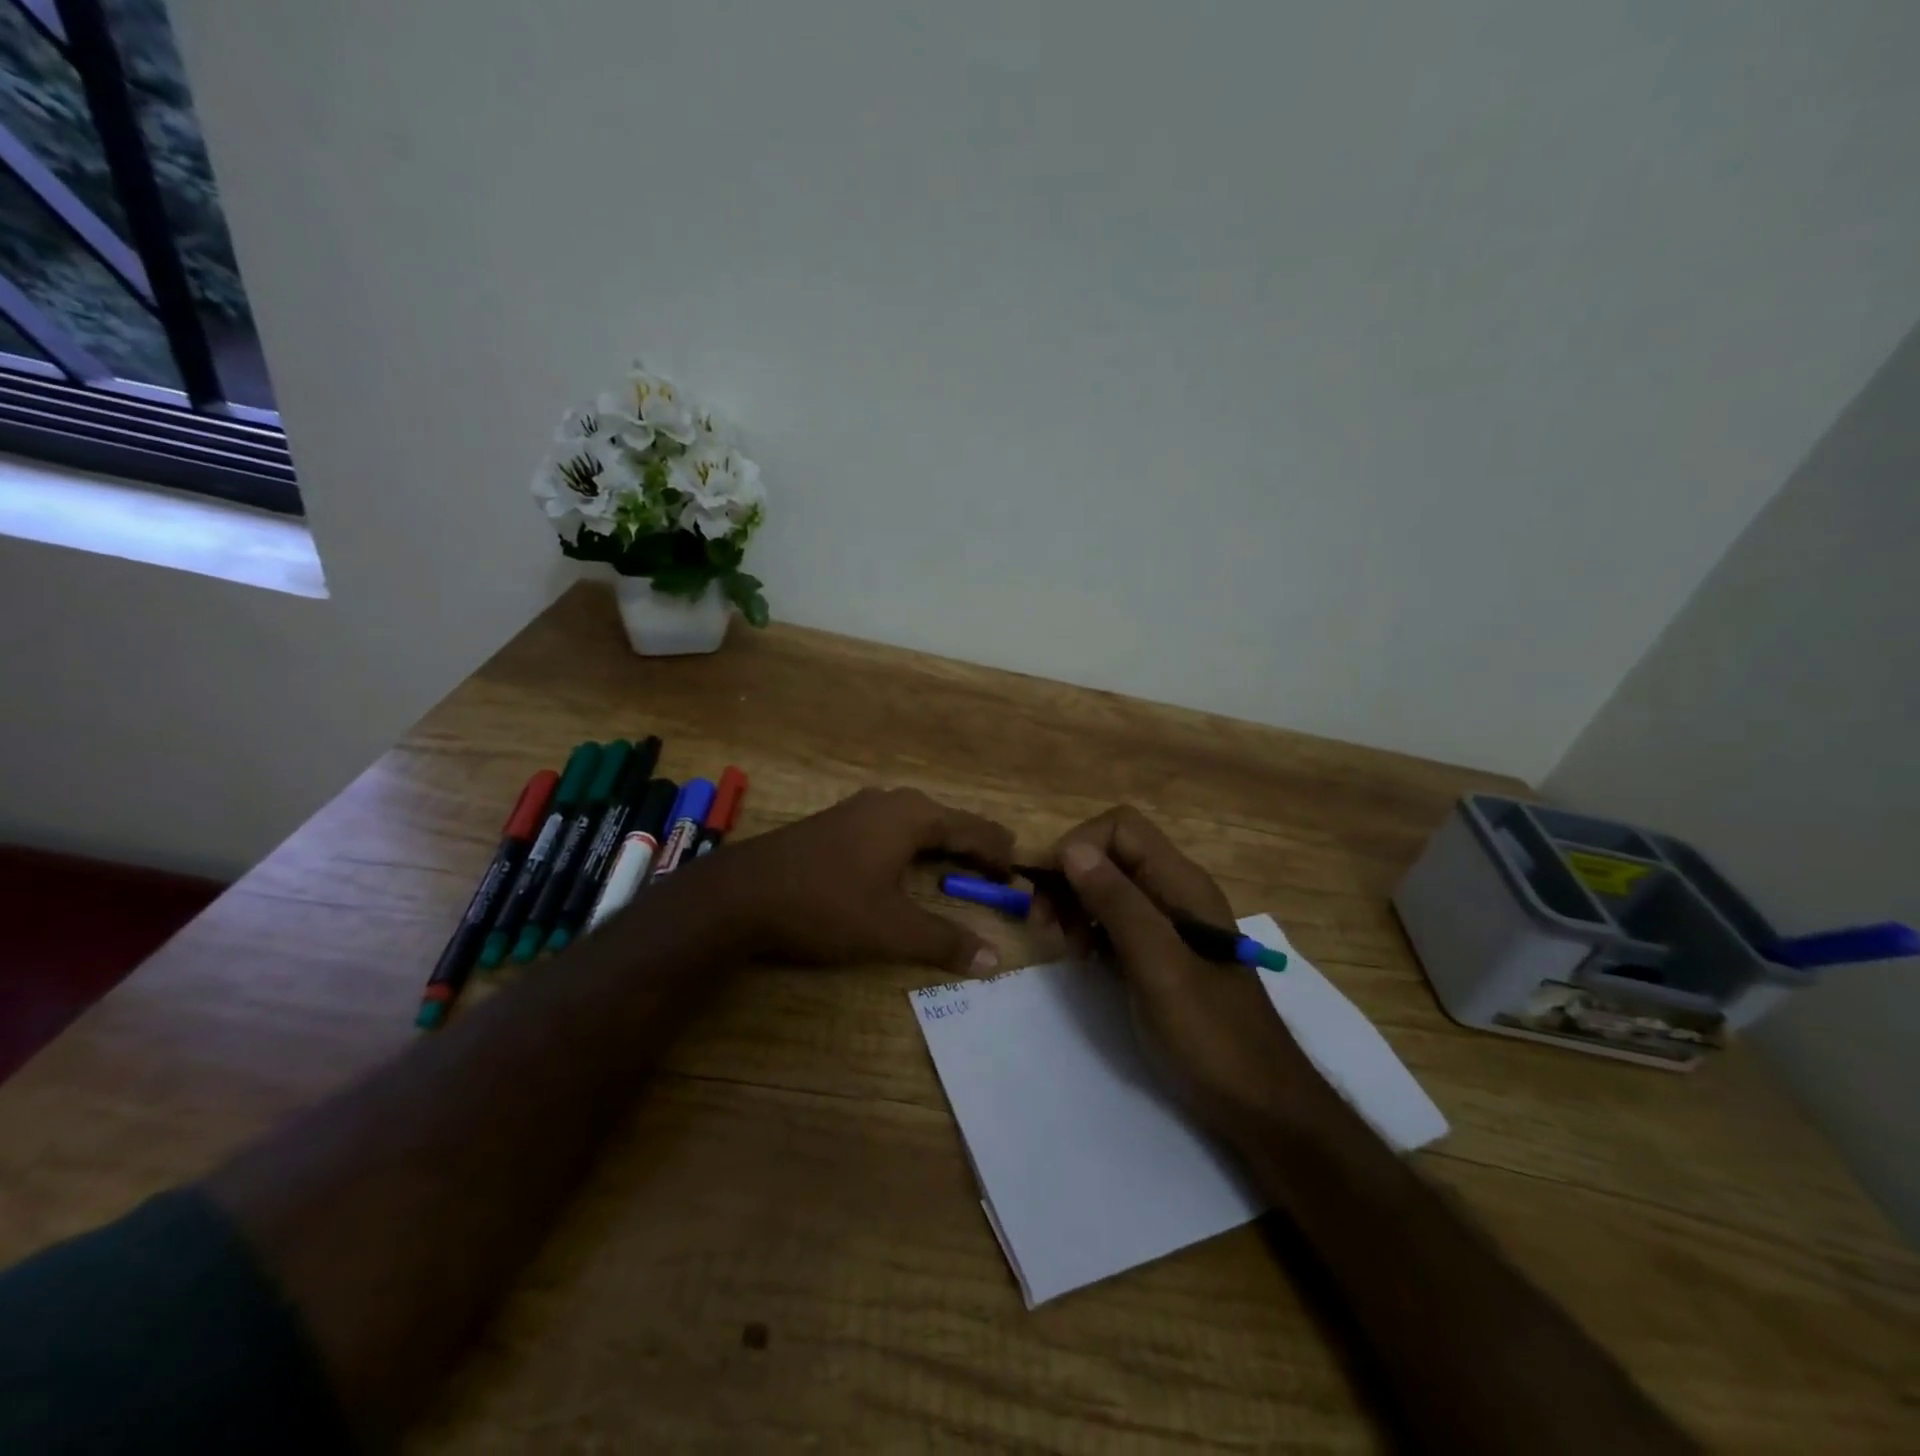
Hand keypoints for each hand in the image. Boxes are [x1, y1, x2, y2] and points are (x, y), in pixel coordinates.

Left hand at [716, 787, 1014, 975]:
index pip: (971, 829)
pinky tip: (908, 861)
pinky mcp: (836, 822)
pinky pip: (892, 827)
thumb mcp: (890, 928)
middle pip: (946, 820)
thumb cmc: (825, 904)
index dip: (998, 851)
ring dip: (943, 842)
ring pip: (917, 822)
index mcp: (912, 817)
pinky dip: (914, 844)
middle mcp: (890, 802)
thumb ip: (944, 941)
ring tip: (963, 862)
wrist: (742, 893)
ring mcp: (859, 809)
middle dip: (974, 844)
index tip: (1020, 871)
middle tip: (999, 867)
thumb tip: (994, 960)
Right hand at [1039, 806, 1324, 1135]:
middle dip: (1070, 878)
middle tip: (1046, 924)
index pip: (1120, 828)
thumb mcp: (1159, 966)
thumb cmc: (1211, 1034)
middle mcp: (1174, 891)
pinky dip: (1089, 929)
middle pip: (1110, 853)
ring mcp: (1168, 922)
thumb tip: (1071, 849)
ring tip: (1067, 947)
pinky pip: (1114, 919)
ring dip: (1075, 905)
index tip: (1048, 889)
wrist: (1258, 1101)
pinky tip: (1084, 958)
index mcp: (1181, 883)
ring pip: (1107, 885)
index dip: (1078, 846)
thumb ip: (1118, 904)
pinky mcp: (1158, 951)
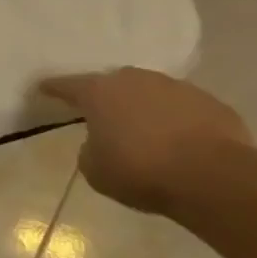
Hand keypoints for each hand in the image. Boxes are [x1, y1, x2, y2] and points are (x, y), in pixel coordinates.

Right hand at [41, 68, 251, 215]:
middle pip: (114, 83)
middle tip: (102, 114)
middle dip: (106, 96)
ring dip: (144, 107)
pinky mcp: (211, 103)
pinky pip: (183, 108)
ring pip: (151, 92)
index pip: (67, 85)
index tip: (43, 87)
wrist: (213, 177)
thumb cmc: (140, 171)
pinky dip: (176, 120)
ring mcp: (177, 88)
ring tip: (143, 131)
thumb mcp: (95, 170)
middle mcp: (136, 81)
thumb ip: (90, 150)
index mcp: (100, 93)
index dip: (53, 88)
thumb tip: (101, 143)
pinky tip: (178, 141)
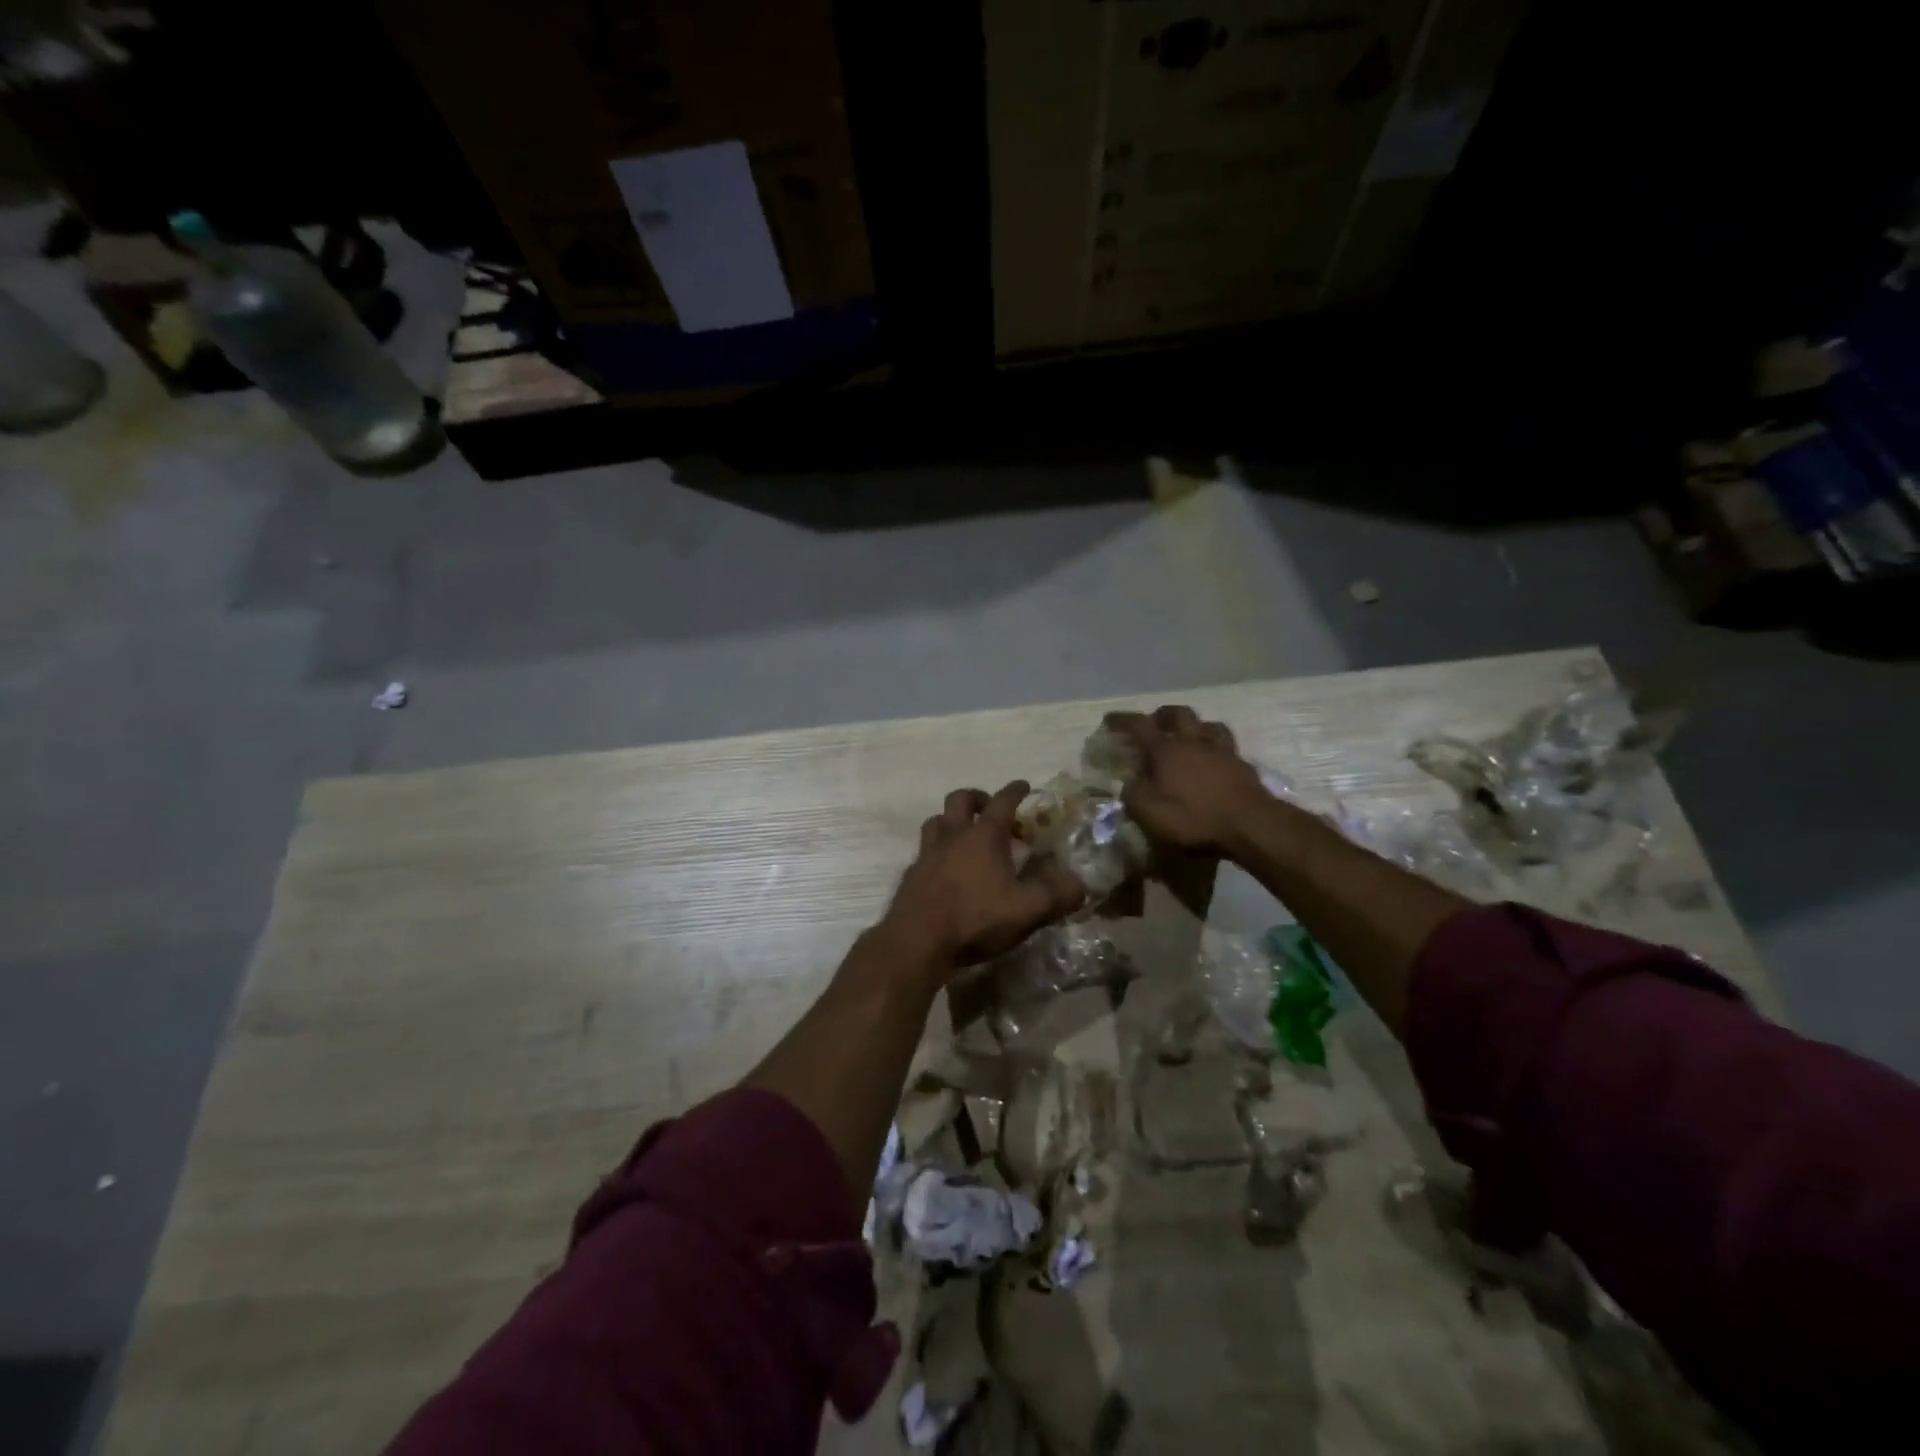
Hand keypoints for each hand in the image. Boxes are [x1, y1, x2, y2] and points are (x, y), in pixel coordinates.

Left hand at [880, 781, 1086, 974]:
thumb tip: (1081, 885)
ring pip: (937, 821)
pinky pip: (924, 851)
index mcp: (983, 836)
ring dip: (952, 821)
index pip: (1002, 801)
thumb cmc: (975, 919)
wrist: (916, 942)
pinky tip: (945, 870)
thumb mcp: (1027, 911)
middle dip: (977, 798)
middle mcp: (953, 836)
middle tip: (990, 809)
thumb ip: (1057, 896)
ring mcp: (927, 854)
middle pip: (960, 799)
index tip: (1024, 786)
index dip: (1015, 791)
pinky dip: (937, 851)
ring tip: (965, 836)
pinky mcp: (912, 874)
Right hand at [1105, 706, 1271, 854]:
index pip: (1139, 726)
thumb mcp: (1150, 814)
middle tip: (1153, 723)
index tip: (1109, 719)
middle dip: (1161, 715)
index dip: (1122, 720)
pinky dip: (1215, 748)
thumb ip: (1133, 795)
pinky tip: (1213, 760)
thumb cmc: (1194, 819)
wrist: (1251, 825)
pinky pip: (1226, 746)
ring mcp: (1222, 751)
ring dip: (1194, 726)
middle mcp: (1193, 742)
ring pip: (1207, 725)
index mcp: (1166, 750)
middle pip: (1178, 714)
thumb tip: (1129, 784)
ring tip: (1188, 737)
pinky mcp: (1243, 765)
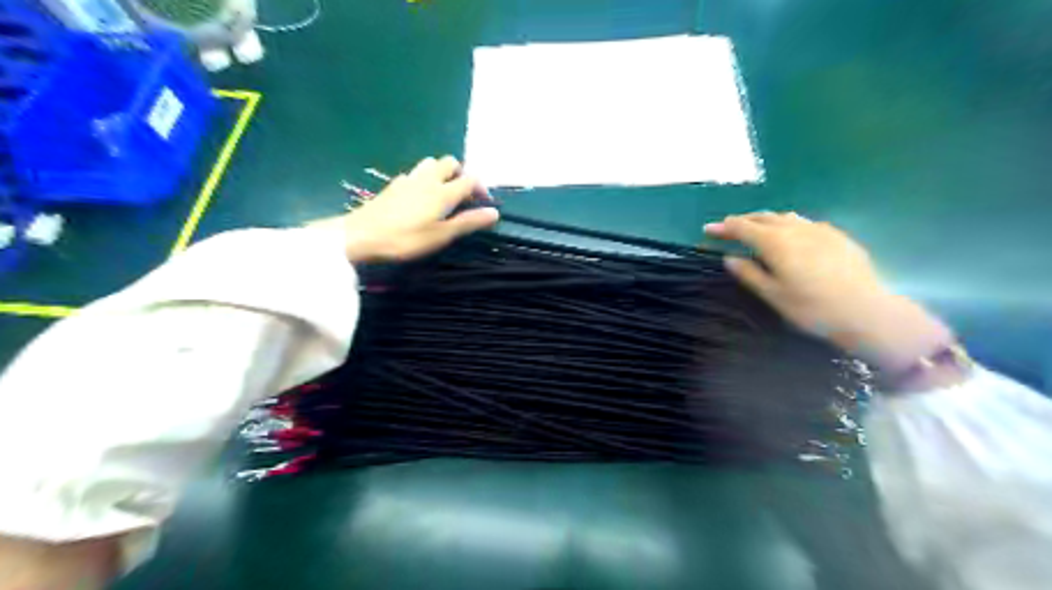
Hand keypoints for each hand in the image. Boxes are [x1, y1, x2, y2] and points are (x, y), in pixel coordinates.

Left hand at [313, 154, 498, 259]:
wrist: (363, 235)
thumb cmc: (407, 238)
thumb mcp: (442, 235)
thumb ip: (468, 222)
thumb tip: (495, 212)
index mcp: (444, 192)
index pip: (470, 179)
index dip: (481, 188)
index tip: (484, 204)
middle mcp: (429, 179)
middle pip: (450, 163)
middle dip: (461, 174)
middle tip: (463, 196)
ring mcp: (409, 179)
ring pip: (431, 163)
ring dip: (442, 173)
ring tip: (442, 194)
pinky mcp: (394, 185)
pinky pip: (415, 173)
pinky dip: (424, 179)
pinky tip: (419, 197)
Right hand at [702, 212, 958, 377]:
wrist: (867, 311)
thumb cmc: (812, 309)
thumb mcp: (774, 296)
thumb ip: (749, 274)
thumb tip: (729, 258)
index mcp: (775, 243)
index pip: (742, 227)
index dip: (723, 227)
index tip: (708, 229)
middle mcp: (795, 229)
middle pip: (763, 217)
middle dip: (742, 220)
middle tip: (727, 227)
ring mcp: (819, 229)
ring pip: (784, 216)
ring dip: (764, 219)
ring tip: (755, 227)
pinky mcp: (836, 235)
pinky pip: (804, 222)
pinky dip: (787, 224)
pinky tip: (790, 234)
# # # #
▶ [YOUR ASSIGNMENT]: Omit the pictures; print the records above exactly.

▶ [SOLUTION TO THE EXERCISE]:
Hand keypoints for each hand in the image. Boxes are [x1, y1, x2, y2] and points are (x, y), in pixel coordinates.

Left hand at [716, 787, 1014, 975]:
index pip: (971, 829)
pinky tip: (908, 861)
pinky mcp: (836, 822)
pinky pip: (892, 827)
thumb mcp: (890, 928)
middle pip: (946, 820)
thumb cmc: (825, 904)
index dip: (998, 851)
ring dip: (943, 842)
ring pip: (917, 822)
index mcp: (912, 817)
pinky dip: (914, 844)
middle mcp: (890, 802)
thumb ip: (944, 941)
ring tip: (963, 862)
wrist: (742, 893)
ring mcp: (859, 809)
middle dip: (974, 844)
index tip: (1020, 871)
middle tip: (999, 867)
thumb tip: (994, 960)
Right hand at [1039, 806, 1324, 1135]:
middle dip: (1070, 878)
middle tip: (1046, 924)
index pip: (1120, 828)
thumb mcp: (1159, 966)
thumb cmc: (1211, 1034)
middle mcp: (1174, 891)
pinky dip: (1089, 929)
middle pip: (1110, 853)
ring mcp: (1168, 922)
thumb tip: (1071, 849)
ring tip: (1067, 947)
pinky pip: (1114, 919)
ring dip: (1075, 905)
index tip: (1048, 889)
wrist: (1258, 1101)
pinky tip: (1084, 958)
index mcp: (1181, 883)
ring pip: (1107, 885)
index dip: (1078, 846)
thumb ip: (1118, 904)
pinky mcp: (1158, 951)
Hand keypoints for each hand in the image. Boxes are [x1, y1, x2, y2] and points are (x, y), in pixel coordinates.

Right hand at [41, 68, 251, 215]:
middle pip: (114, 83)
middle tip: (102, 114)
middle dip: (106, 96)
ring dip: (144, 107)
pinky mcp: (211, 103)
pinky pip: (183, 108)
ring pip: (151, 92)
index pip: (67, 85)
index tip: (43, 87)
wrist: (213, 177)
thumb cmc: (140, 171)
pinky dip: (176, 120)
ring mcp: (177, 88)
ring tip: (143, 131)
thumb mcp: (95, 170)
middle mcp: (136, 81)
thumb ip: (90, 150)
index mcp: (100, 93)
index dip: (53, 88)
thumb tip: (101, 143)
pinky tip: (178, 141)
Hand keypoints for each hand in the image. Boxes are [x1, y1, x2, y2] and points are (x, y), in pixel coordinates.

Left hand at [880, 781, 1086, 974]:
thumb tip: (1081, 885)
ring pip: (937, 821)
pinky pip: (924, 851)
index mcp: (983, 836)
ring dip: (952, 821)
index pip: (1002, 801)
thumb cmc: (975, 919)
wrist: (916, 942)
pinky tip: (945, 870)
thumb mcp: (1027, 911)
middle dip: (977, 798)
middle mcp: (953, 836)
middle tip: (990, 809)
thumb ip: (1057, 896)
ring mcp: (927, 854)
middle pip: (960, 799)
index tip: (1024, 786)
index dip: (1015, 791)
pinky dip: (937, 851)
ring tip: (965, 836)
pinky mcp: (912, 874)
Right hand at [1105, 706, 1271, 854]:
index pip: (1139, 726)
thumb mcp: (1150, 814)
middle tip: (1153, 723)
index tip: (1109, 719)
middle dip: (1161, 715)
index dip: (1122, 720)
pinky dip: (1215, 748)
thumb ip: (1133, 795)
pinky tip: (1213, 760)
thumb cmc: (1194, 819)
wrist: (1251, 825)
pinky pip: (1226, 746)
ring mcp: (1222, 751)
ring dip: (1194, 726)
middle mcp: (1193, 742)
ring pip: (1207, 725)
index mcp: (1166, 750)
middle pip: (1178, 714)
thumb tip: (1129, 784)
ring tip: (1188, 737)
pinky mcp: (1243, 765)
Hand keypoints for each hand in the image. Boxes are [x1, y1, x2, y2] and points are (x, y), in pixel coordinates.

Left hand at [313, 154, 498, 259]:
wrist: (363, 235)
thumb cmc: (407, 238)
thumb mcp: (442, 235)
thumb ip: (468, 222)
thumb tip: (495, 212)
index mcp: (444, 192)
index pip: (470, 179)
index dip: (481, 188)
index tip: (484, 204)
middle mcp: (429, 179)
middle pip: (450, 163)
middle dip: (461, 174)
middle tip: (463, 196)
ring mcp: (409, 179)
ring pip: (431, 163)
ring dip: (442, 173)
ring tip: (442, 194)
pinky mcp: (394, 185)
pinky pip: (415, 173)
pinky dip: (424, 179)
pinky tip: (419, 197)
Right hand at [702, 212, 958, 377]:
wrist: (867, 311)
thumb cmc: (812, 309)
thumb mcp: (774, 296)
thumb ip: (749, 274)
thumb tip: (729, 258)
index mcp: (775, 243)
index pip: (742, 227)
index dip: (723, 227)
index tip: (708, 229)
middle mcp: (795, 229)
middle pip: (763, 217)
middle dip: (742, 220)
middle tip: (727, 227)
ring mcp: (819, 229)
ring pip: (784, 216)
ring dip: (764, 219)
ring tip: (755, 227)
pinky mcp: (836, 235)
pinky pip: (804, 222)
pinky dip: (787, 224)
pinky tip: (790, 234)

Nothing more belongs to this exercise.